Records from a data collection
■ ■ ■ ■ ■ ■ ■

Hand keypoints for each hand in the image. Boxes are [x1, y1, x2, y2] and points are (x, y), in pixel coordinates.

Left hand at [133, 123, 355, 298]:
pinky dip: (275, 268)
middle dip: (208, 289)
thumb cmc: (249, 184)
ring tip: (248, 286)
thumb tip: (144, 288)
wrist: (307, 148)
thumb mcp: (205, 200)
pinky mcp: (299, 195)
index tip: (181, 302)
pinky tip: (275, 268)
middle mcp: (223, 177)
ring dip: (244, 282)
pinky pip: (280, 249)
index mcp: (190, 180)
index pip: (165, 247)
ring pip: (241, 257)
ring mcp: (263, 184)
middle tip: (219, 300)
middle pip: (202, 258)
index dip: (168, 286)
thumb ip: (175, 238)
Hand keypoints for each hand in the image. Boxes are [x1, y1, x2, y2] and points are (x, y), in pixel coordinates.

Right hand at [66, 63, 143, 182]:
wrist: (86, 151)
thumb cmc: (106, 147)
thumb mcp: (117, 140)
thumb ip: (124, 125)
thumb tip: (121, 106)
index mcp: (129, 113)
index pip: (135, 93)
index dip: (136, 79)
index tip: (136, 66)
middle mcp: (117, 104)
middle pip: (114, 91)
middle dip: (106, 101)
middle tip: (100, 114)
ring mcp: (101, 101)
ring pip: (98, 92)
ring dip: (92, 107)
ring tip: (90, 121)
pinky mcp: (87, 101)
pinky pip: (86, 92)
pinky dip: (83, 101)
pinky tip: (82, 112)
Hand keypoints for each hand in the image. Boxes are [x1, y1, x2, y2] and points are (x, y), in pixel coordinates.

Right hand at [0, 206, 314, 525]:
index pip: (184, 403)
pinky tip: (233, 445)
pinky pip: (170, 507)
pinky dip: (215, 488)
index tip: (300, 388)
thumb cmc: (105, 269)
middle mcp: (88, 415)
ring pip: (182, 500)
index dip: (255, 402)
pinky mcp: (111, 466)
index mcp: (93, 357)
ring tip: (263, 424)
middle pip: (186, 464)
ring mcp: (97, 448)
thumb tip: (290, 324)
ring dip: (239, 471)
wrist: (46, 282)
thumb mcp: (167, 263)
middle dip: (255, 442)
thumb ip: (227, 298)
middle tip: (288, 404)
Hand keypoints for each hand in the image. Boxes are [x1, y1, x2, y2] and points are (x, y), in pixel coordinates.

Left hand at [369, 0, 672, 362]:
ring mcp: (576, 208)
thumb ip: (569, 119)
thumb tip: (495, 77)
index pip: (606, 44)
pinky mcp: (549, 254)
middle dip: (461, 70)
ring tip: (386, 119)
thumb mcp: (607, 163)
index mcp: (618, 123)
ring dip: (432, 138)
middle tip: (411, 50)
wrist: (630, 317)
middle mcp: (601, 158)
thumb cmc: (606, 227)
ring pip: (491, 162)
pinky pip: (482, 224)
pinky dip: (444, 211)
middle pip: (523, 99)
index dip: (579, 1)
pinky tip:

■ ■ ■ ■ ■ ■ ■

__WHAT YOU SHOULD DO__: Would you please copy exactly the part of the entries above that begins at the line containing "pinky pip: (86, 92)" and ends at the line containing "middle mcp: (88, 415)", both lines included?

__PROBLEM SOLUTION__:
pinky pip: (86, 92)
pinky dip: (83, 101)
pinky tip: (82, 112)
Hand keypoints for each hand in the image. Boxes are [x1, y1, x2, y2] and points are (x, y), in pixel coordinates.

Right hand at [0, 206, 314, 525]:
index pip: (184, 403)
pinky tip: (233, 445)
pinky pip: (170, 507)
pinky dip: (215, 488)
index tip: (300, 388)
thumb cmc: (105, 269)
middle mcp: (88, 415)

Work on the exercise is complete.